If IA32_PERF_CAPABILITIES.FW_WRITE[bit 13] =1, each IA32_PMCi is accompanied by a
corresponding alias address starting at 4C1H for IA32_A_PMC0.

The bit width of the performance monitoring counters is specified in CPUID.0AH:EAX[23:16].
If IA32_A_PMCi is present, the 64-bit input value (EDX:EAX) of WRMSR to IA32_A_PMCi will cause
IA32_PMCi to be updated by:

COUNTERWIDTH =
CPUID.0AH:EAX[23:16] bit width of the performance monitoring counter
IA32_PMCi[COUNTERWIDTH-1:32] := EDX[COUNTERWIDTH-33:0]);
IA32_PMCi[31:0] := EAX[31:0];
EDX[63:COUNTERWIDTH] are reserved

---

Some might argue that this is all talking about GP counters, not fixed counters.
In fact, the full-width write hw behaviour is presumed to do the same thing for all counters.

Commercial hardware will not use less than 32 bits or a bit width like 46 bits.
A KVM user space (such as selftests) may set a strange bit-width, for example using 33 bits,
and based on the current code, writing the reserved bits for #fixed counters doesn't cause #GP.

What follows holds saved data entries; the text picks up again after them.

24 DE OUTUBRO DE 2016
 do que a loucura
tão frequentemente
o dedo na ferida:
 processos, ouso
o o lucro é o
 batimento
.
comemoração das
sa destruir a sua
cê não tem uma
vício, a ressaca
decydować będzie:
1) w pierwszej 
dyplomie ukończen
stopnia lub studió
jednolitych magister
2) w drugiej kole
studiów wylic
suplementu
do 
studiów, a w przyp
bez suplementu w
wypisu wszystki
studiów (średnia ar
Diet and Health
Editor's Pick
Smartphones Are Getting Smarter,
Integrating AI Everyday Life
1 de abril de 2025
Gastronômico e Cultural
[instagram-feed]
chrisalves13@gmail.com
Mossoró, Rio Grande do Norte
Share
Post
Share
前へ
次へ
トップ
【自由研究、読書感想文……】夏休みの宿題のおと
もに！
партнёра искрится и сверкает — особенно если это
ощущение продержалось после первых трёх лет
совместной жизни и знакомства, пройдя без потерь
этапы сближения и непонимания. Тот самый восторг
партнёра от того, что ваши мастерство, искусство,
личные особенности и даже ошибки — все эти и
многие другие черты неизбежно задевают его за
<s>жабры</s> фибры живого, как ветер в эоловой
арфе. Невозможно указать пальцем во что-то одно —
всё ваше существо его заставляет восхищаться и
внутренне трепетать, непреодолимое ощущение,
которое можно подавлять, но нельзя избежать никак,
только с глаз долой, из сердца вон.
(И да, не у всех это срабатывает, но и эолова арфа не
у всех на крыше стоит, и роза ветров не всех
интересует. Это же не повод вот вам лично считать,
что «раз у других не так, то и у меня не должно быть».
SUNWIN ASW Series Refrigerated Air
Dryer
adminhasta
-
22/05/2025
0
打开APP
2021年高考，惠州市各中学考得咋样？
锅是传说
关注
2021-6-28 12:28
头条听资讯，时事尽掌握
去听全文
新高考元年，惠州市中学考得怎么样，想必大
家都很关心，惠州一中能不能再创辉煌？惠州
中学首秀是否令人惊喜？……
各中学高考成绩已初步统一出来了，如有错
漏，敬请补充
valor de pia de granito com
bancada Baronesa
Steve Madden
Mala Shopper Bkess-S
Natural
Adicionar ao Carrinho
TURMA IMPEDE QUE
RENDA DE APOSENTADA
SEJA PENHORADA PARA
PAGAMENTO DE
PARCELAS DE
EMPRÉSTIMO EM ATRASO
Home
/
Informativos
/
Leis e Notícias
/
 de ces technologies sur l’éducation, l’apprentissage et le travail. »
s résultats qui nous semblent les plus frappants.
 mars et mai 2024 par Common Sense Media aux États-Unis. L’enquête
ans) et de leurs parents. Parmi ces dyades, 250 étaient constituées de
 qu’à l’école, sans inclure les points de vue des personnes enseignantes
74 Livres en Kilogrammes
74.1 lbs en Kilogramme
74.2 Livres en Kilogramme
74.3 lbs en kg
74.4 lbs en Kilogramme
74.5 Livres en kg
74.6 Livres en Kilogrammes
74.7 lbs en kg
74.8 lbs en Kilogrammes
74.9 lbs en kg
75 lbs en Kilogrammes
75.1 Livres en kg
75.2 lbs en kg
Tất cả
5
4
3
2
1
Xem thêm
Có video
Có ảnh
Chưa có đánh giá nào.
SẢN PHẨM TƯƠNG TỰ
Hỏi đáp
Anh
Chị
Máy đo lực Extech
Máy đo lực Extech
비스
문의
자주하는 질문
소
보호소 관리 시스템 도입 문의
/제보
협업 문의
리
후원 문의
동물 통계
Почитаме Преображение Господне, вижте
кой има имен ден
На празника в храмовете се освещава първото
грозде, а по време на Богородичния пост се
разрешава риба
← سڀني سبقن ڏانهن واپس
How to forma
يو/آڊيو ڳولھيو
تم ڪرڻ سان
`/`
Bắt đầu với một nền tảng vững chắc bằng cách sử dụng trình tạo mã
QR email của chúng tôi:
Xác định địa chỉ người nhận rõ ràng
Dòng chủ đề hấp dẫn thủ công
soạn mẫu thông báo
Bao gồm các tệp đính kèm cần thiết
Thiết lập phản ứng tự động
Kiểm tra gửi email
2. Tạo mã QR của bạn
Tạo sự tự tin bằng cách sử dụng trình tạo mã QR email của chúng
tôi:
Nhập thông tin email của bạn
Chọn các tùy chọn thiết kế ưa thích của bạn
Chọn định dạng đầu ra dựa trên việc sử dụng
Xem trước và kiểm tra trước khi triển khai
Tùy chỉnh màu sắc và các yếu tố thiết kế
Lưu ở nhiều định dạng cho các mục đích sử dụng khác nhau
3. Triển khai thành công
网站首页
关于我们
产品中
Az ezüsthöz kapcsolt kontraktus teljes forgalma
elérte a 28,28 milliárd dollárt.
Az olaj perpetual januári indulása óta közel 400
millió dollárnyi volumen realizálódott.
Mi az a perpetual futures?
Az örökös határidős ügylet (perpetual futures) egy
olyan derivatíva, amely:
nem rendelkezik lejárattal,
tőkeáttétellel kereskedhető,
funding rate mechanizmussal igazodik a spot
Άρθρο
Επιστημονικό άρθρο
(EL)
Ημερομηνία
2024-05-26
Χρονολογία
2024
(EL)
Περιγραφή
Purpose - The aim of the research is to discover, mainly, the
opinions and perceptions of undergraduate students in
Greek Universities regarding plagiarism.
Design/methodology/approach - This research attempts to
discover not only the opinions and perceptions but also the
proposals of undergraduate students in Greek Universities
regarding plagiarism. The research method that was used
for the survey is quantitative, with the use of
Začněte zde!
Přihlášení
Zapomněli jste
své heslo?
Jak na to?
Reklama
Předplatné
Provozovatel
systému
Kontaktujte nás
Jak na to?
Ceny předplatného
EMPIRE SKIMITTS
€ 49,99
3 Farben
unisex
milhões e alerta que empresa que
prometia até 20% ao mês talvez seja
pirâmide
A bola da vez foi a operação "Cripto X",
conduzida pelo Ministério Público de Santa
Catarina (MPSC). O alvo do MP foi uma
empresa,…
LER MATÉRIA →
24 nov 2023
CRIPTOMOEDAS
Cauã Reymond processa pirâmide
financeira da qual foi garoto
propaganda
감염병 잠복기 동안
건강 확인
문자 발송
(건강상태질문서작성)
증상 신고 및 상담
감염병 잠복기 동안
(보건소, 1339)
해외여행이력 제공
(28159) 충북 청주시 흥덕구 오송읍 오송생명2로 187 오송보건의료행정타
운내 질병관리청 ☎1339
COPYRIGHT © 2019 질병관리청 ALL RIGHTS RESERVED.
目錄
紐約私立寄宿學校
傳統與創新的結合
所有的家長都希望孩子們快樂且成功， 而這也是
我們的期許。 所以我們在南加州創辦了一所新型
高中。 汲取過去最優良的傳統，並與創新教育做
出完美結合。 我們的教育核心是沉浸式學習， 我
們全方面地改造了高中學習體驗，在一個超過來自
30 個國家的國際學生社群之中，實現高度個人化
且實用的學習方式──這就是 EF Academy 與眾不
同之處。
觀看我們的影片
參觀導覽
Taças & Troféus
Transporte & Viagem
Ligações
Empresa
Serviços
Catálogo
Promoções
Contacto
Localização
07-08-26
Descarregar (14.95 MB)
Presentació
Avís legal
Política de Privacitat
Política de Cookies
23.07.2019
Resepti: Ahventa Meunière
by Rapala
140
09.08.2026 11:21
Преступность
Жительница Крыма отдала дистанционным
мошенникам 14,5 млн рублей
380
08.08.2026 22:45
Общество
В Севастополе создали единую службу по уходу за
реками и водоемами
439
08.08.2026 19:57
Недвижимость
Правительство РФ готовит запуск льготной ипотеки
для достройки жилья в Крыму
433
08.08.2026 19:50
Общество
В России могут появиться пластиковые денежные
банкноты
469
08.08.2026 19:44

Also when the guest does not have the Full-Width feature, the fixed counters can be more than
32 bits wide via CPUID, while the #GP counter is only 32 bits wide, which is also monstrous.

The current KVM is also not capable of emulating counter overflow when KVM user space is set
to a bit width of less than 32 bits w/ FW_WRITE.

The above SDM-undefined behaviour led to this fix, which may lift some of the fog.